Microcode assembler work

I’ve spent a bit of time over the past couple of months re-implementing the microcode assembler from scratch. The original microcode assembler was thrown together to save me from typing 64 ones and zeroes for every word of microcode (which I was doing until I wrote the assembler), but wasn’t very extensible and over the years had become a mess, was hard to work on, and I was avoiding ever touching it because it seemed to break every time I did. I decided re-implementing it was probably a good idea.

The new microcode assembler acts basically the same, takes the same input files and, eventually, will generate the same output files, but should be easier to maintain and extend. I’ve been trying to avoid the second system effect by keeping scope to just the existing functionality (and removing a couple functions that didn’t end up being as useful as I thought), and once it’s done I’ll look at adding new functionality.

One thing I want to add (and one of the reasons for the re-write) was some optimization, in a lot of cases the first word of an instruction is just a next_addr to the actual routine (e.g. ldi8.al just jumps to ldi8.?l), with the original entry point just serving to fill IR with the correct register information.
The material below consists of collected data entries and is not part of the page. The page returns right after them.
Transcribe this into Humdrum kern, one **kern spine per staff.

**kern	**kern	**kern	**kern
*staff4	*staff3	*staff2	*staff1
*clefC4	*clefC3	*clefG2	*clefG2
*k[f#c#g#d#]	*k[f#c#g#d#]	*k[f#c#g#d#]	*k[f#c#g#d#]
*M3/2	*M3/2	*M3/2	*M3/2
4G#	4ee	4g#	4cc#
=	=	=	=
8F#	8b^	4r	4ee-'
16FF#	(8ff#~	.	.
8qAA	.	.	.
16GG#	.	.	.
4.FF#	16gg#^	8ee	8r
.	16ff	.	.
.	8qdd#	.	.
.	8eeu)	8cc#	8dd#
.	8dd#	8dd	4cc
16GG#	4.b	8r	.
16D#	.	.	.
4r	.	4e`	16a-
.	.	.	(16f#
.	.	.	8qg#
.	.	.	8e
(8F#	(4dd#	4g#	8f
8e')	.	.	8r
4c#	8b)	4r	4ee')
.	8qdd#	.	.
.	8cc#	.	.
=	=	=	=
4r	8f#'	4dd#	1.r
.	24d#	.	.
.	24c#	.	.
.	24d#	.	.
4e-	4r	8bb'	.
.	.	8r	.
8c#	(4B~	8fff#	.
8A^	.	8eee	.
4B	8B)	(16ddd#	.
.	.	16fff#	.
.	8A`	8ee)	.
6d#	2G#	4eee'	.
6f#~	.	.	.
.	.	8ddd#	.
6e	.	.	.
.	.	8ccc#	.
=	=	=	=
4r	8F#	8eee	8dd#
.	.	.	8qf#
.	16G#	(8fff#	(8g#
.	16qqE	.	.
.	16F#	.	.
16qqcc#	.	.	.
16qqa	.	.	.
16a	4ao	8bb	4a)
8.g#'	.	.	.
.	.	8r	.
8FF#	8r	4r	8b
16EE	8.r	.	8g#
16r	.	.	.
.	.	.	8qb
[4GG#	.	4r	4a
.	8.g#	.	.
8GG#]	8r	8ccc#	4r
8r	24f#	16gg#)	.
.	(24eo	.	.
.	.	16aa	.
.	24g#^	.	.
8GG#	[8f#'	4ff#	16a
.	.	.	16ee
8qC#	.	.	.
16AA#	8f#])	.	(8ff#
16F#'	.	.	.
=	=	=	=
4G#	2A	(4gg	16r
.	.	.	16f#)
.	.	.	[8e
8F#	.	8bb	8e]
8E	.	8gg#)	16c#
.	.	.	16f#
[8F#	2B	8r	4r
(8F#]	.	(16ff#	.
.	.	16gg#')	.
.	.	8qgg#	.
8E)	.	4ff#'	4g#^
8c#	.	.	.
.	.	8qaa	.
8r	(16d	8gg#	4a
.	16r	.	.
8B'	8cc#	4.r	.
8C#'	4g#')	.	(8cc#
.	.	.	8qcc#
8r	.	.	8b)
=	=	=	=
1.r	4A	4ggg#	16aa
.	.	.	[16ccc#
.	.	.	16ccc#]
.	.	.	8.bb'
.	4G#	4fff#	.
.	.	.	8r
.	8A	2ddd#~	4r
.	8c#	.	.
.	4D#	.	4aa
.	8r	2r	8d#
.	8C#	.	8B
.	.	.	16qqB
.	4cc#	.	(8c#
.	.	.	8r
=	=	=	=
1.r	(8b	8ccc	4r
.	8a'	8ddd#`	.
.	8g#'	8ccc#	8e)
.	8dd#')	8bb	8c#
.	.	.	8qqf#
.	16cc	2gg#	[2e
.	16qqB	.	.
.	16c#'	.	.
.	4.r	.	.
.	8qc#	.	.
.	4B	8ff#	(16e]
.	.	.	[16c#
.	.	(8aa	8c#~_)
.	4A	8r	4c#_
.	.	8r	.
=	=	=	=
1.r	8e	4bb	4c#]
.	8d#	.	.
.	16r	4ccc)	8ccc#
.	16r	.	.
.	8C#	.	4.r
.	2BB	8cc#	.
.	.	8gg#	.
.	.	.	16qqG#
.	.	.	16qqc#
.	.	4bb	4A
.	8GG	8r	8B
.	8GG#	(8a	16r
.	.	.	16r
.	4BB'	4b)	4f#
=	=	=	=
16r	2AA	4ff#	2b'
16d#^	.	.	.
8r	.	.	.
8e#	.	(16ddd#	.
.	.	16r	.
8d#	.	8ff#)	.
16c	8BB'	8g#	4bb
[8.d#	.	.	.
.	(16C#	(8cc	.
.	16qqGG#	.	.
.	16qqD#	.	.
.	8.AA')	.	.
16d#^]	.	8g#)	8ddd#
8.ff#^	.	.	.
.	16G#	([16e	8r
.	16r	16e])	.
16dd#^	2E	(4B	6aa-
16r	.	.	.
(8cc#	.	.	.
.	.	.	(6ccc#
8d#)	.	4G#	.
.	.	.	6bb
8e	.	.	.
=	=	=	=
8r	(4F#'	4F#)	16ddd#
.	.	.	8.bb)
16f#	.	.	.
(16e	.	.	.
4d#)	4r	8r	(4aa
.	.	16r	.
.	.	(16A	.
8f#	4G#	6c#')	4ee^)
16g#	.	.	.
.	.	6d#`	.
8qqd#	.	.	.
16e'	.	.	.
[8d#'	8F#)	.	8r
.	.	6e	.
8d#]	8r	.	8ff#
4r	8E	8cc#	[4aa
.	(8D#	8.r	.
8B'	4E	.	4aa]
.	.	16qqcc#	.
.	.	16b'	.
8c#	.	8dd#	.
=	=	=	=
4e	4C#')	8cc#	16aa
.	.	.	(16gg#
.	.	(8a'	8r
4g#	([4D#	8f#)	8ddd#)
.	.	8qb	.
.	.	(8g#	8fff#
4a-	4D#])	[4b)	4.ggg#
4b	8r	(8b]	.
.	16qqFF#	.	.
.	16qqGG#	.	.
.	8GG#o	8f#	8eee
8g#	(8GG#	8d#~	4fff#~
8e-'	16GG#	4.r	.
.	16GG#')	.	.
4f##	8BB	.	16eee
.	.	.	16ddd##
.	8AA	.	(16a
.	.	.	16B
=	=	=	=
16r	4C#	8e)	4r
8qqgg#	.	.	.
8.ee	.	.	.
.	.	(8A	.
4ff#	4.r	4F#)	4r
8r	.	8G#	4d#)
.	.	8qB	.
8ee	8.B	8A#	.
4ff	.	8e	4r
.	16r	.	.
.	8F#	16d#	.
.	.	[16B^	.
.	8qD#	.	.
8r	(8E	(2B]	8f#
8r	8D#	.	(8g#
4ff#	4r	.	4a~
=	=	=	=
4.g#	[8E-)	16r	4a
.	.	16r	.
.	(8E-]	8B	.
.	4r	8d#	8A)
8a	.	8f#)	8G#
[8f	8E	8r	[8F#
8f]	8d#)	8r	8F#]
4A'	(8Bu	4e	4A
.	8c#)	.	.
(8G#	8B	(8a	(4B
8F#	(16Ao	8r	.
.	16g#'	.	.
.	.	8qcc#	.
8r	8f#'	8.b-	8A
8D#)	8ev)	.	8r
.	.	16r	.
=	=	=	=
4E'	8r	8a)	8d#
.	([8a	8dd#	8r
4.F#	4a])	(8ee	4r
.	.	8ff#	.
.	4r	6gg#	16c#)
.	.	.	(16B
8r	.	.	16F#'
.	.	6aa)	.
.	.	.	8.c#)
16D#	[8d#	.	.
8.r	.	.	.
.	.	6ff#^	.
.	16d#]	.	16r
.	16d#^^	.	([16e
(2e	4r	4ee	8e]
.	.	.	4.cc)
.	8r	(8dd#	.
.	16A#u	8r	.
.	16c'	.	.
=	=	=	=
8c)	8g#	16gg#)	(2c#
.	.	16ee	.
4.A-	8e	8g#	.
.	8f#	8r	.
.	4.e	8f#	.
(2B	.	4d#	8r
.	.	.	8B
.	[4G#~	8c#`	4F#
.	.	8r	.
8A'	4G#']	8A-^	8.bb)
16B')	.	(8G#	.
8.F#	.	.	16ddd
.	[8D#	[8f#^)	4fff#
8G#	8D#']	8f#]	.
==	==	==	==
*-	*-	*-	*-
There’s no reason that the instruction can’t start doing work in the first word/cycle other than because it would make the code much harder to read and duplicate a lot of code, so I want to add an optimization module to the microcode compiler which will take care of shuffling things around to save cycles while not having to do it manually and make code harder to read.

The assembler is mostly working at this point, but the next_addr functionality isn’t quite working right, and while troubleshooting this I think the way I’ve implemented it is not ideal, so I’m re-implementing that and then this mini-project should be done. After that I’ll probably finish the few instructions I have left to implement, then finish interrupt/trap support.